There also has to be some way of positively identifying the bike, like a
serial number, included in the report. Bikes do have serial numbers but not
many people record them.

------
ciaranm
There's a UK-based service supported by the police that helps with this sort
of thing: [https://www.bikeregister.com/](https://www.bikeregister.com/)
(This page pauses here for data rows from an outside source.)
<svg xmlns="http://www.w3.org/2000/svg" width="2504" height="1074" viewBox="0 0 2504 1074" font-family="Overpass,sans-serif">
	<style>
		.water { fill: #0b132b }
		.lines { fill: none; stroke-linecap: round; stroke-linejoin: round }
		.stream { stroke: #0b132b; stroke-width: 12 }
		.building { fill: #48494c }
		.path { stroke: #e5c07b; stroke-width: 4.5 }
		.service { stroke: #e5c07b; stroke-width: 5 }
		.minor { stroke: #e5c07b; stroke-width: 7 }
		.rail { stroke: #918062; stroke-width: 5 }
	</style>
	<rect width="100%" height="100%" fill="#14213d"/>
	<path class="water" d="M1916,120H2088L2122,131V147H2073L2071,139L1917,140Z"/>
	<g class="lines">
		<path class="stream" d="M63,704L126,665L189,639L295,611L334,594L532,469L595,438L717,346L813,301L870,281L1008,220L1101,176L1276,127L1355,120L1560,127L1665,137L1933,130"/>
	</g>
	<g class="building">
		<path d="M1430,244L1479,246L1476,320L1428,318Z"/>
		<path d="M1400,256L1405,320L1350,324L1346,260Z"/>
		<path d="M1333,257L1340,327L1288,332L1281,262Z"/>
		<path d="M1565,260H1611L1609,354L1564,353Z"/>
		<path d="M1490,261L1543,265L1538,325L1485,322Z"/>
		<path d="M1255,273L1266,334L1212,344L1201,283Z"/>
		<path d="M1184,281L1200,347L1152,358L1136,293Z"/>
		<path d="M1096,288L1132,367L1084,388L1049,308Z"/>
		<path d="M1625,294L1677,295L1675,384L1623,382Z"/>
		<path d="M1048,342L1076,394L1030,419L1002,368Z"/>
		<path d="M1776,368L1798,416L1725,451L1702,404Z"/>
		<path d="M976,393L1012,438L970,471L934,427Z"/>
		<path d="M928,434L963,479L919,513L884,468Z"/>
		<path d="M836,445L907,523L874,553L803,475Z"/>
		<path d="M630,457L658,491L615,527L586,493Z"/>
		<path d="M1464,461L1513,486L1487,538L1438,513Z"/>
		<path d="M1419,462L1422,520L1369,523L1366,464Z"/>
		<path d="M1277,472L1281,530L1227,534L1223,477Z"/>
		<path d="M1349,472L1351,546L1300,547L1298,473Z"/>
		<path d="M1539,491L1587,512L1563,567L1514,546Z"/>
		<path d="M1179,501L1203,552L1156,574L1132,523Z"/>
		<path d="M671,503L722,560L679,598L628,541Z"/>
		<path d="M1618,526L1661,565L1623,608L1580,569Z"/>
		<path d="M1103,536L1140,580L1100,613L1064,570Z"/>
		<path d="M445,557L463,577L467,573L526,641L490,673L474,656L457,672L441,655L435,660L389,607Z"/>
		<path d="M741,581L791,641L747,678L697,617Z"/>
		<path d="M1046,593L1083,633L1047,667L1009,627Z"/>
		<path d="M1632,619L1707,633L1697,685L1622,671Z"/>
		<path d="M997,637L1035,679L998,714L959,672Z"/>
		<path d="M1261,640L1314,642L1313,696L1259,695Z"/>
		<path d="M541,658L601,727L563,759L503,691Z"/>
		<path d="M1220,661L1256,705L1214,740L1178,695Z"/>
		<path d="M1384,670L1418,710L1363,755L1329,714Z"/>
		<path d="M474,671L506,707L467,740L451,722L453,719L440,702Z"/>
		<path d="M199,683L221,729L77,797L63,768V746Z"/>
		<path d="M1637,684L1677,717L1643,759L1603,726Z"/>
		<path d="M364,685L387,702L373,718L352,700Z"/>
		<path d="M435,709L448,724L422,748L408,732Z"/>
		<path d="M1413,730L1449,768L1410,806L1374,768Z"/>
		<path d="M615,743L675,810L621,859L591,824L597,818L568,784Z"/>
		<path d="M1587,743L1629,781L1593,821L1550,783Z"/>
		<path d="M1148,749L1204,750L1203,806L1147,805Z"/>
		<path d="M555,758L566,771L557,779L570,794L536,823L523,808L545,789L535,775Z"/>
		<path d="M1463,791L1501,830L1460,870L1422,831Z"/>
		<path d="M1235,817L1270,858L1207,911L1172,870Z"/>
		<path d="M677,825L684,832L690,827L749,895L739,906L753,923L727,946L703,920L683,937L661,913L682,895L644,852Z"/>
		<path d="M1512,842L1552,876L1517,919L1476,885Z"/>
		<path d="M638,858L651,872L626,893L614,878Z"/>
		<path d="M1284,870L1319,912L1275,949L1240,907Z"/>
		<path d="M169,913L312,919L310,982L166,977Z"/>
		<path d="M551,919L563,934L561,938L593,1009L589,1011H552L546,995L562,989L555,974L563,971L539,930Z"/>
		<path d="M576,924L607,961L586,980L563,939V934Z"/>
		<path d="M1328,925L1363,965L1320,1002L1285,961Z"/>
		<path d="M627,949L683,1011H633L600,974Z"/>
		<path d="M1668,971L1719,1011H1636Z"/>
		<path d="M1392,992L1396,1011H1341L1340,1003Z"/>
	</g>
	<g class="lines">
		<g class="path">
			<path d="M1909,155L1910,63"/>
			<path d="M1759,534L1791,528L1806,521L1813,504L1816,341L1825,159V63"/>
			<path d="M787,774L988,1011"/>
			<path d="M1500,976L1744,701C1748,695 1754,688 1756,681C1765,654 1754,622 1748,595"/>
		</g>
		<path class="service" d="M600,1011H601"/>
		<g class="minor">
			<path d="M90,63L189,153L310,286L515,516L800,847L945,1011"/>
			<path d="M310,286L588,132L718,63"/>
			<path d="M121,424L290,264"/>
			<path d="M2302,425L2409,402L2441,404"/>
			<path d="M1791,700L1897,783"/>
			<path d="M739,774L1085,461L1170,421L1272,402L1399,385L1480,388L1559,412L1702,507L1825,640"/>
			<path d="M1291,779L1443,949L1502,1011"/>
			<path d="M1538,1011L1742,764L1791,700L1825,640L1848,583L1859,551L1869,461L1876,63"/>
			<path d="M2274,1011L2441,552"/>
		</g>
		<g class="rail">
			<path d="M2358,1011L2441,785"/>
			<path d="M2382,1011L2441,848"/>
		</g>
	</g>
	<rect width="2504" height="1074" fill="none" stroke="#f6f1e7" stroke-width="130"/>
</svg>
I haven't had my bike stolen, but friends who have say this helped.

------
rodionos
While the proposed legislation appears to make sense, the lack of bike crime
statistics makes it hard to judge if squeezing the distribution part of the
crime chain makes sense. The basics: how many 'chop shops' are there? How many
bikes do they sell? If the numbers are small, it's just another burden on
local police which may have other priorities on their plate, e.g. innercity
crime/drugs.

One of the countries that tracks bike theft as a separate category is
Sweden[0].

    
    
      > In 2015, 66,500 bicycle thefts were processed¹. 
      > Investigation was commenced for 6.5 per cent ... while the majority were dismissed with no investigation. 
    

[0] [https://www.bra.se/bra/bra-in-english/home/crime-and-
statist...](https://www.bra.se/bra/bra-in-english/home/crime-and-
statistics/bicycle-theft.html)

There are 10 mln people living in Sweden, San Francisco has 1 mln. So there
must be like 6K bike thefts annually. How many will be prevented by closing a
few chop shops?